**EXERCISE PROMPT:**
Your answer should be every line below that includes the word "Ausbildung".

_ _ _

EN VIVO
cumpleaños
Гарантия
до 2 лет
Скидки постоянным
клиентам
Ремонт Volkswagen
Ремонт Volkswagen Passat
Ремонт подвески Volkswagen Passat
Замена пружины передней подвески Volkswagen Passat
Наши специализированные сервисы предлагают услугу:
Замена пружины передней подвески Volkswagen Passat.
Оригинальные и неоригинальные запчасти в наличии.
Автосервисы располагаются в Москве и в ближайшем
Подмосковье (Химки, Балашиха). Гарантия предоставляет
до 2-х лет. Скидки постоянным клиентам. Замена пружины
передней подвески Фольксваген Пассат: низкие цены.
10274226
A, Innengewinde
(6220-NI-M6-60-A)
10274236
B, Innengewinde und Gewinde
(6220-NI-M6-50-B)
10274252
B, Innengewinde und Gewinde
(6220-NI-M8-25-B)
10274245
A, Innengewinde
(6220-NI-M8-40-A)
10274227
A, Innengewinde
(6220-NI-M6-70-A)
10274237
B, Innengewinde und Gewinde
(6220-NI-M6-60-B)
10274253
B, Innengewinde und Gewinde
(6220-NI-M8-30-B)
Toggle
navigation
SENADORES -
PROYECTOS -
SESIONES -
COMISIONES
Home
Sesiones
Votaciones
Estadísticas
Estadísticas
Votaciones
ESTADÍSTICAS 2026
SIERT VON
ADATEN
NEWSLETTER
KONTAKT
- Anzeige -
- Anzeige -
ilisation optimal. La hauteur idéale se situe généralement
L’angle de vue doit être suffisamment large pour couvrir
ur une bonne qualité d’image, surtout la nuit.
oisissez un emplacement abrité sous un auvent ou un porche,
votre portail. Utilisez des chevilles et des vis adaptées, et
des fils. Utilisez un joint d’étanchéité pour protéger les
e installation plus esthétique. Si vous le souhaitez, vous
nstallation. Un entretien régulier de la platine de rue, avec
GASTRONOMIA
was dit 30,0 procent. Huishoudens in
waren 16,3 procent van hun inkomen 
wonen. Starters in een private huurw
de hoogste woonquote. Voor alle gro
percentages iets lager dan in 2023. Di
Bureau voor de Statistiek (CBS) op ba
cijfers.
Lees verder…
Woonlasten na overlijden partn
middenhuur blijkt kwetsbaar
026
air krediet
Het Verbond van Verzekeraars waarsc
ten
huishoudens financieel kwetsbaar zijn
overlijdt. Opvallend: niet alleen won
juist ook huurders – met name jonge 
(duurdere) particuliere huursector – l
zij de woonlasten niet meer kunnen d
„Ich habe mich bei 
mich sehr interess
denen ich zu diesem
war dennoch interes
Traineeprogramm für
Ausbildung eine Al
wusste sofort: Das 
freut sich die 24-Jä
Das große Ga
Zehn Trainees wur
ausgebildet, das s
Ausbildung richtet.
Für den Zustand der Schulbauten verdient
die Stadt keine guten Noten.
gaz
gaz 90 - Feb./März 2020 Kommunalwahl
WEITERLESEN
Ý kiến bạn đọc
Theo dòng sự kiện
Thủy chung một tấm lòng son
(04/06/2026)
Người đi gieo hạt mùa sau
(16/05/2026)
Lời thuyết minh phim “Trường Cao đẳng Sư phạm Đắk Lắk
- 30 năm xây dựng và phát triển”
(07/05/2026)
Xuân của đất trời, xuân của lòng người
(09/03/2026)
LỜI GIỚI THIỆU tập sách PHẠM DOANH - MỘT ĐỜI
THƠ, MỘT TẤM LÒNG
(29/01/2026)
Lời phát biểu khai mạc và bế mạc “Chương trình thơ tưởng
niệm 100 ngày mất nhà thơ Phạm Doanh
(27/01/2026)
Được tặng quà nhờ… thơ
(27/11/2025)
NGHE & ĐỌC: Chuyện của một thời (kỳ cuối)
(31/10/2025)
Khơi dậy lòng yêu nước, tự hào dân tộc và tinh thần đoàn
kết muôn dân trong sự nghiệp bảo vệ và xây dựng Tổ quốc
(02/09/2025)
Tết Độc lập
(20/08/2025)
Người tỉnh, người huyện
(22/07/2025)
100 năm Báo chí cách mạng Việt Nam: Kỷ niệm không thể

_ _ _

**SOLVED PROBLEM:**
Ausbildung eine Al
Ausbildung richtet.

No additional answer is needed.